I have a simple Django site, using a PostgreSQL 9.3 database, with a single table storing user accounts (e.g. name, email, address, phone, active, etc). However, my user model is fairly large, and has around 2.6 million records. I noticed Django's admin was a little slow, so using django-debug-toolbar, I noticed that almost all queries ran in under 1 ms, except for:
SELECT COUNT(*) FROM "myapp_myuser" WHERE "myapp_myuser"."active" = true;
which took about 7000 ms. However, the active column is indexed using Django's standard db_index=True, which generates the index:
CREATE INDEX myapp_myuser_active
ON myapp_myuser
USING btree
(active);
Checking out the query with EXPLAIN via:
EXPLAIN ANALYZE VERBOSE
SELECT COUNT(*) FROM "myapp_myuser" WHERE "myapp_myuser"."active" = true;
returns:
Aggregate (cost=109305.45..109305.46 rows=1 width=0) (actual time=7342.973..7342.974 rows=1 loops=1)
Output: count(*)
-> Seq Scan on public.myapp_myuser (cost=0.00..102638.16 rows=2666916 width=0) (actual time=0.035..4765.059 rows=2666337 loops=1)
Output: id, created, category_id, name, email, address_1, address_2, city, active, (...)
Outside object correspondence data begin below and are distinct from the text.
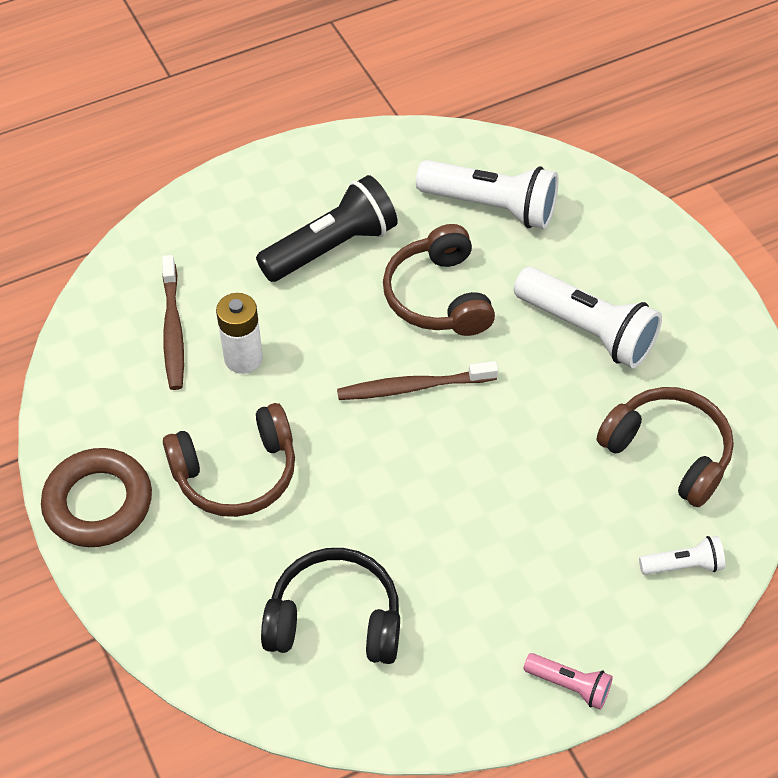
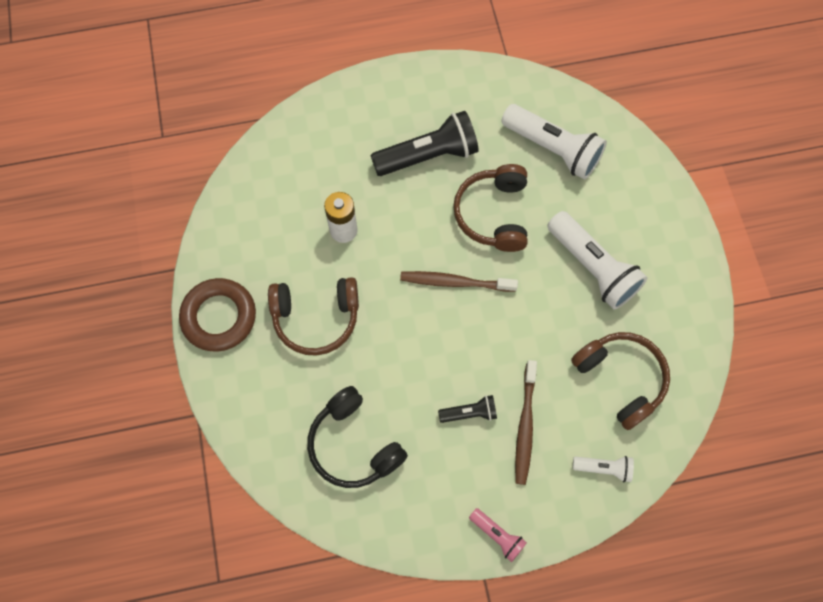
camera: 15 degrees right, 15 degrees up
brown toothbrush [162,255,184,390] -> brown toothbrush moved to [515,360,537,485]
black headphones [261,548,400,664] -> black headphones turned 150 degrees counterclockwise [307,386,408,488]
none -> black flashlight [438,395,497,423]

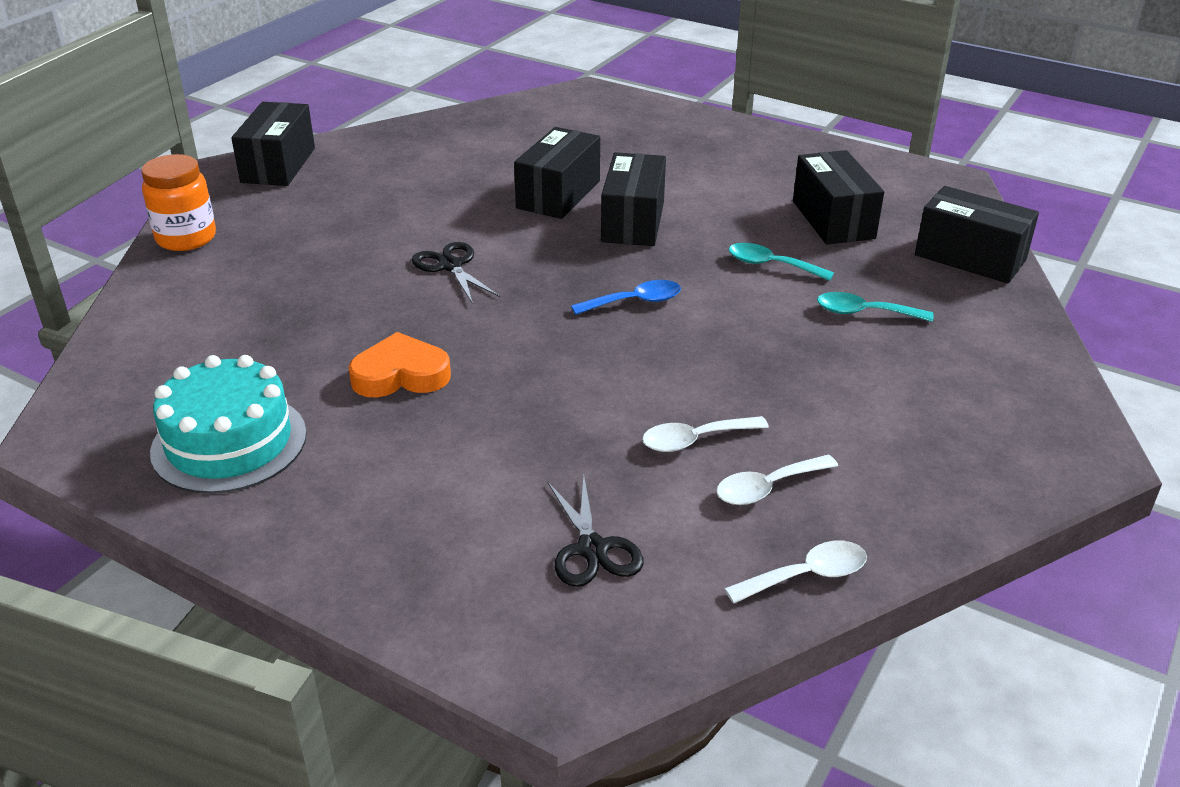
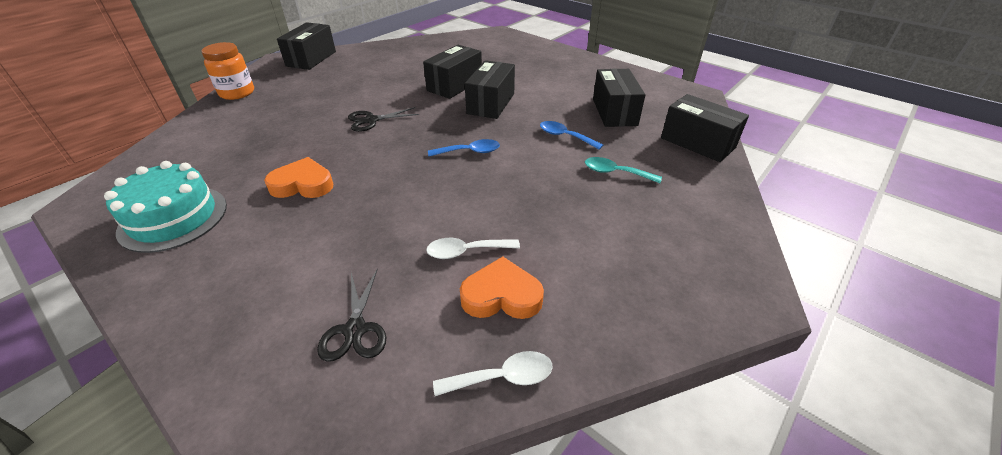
camera: 10 degrees right, 5 degrees up
black scissors [411,242,500,304] -> black scissors turned 90 degrees counterclockwise [348,107,419,132]
white spoon [716,455,838,505] -> orange heart [460,257,544,319]
turquoise spoon [729,243,834,281] -> blue spoon [540,121,603,150]

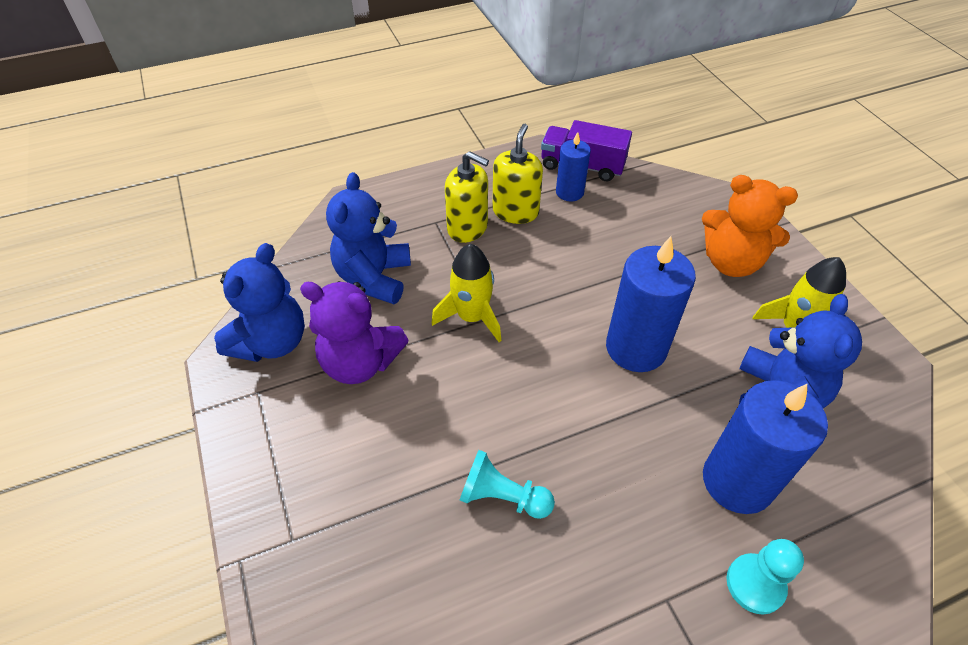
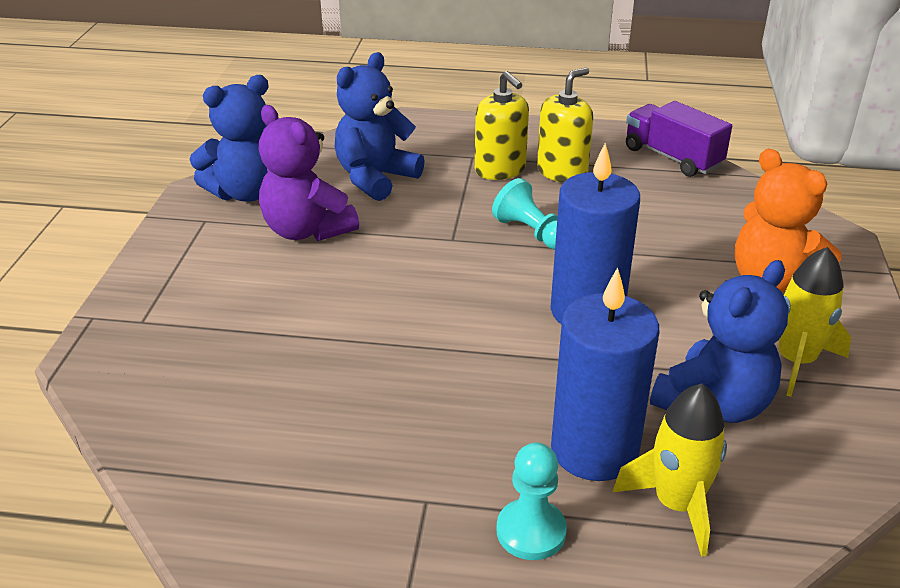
camera: 30 degrees right, 15 degrees down
yellow rocket [432,244,502,342] -> yellow rocket moved to [613,384,727,557]
turquoise pawn [460,450,555,519] -> turquoise pawn moved to [492,178,558,250]
blue candle [556,132,591,202] -> none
Filter: myapp_myuser.active
Total runtime: 7343.031 ms
It appears to not be using the index at all. Am I reading this right?
Running just SELECT COUNT(*) FROM "myapp_myuser" completed in about 500 ms. Why such a disparity in run times, even though the only column being used is indexed?
How can I better optimize this query?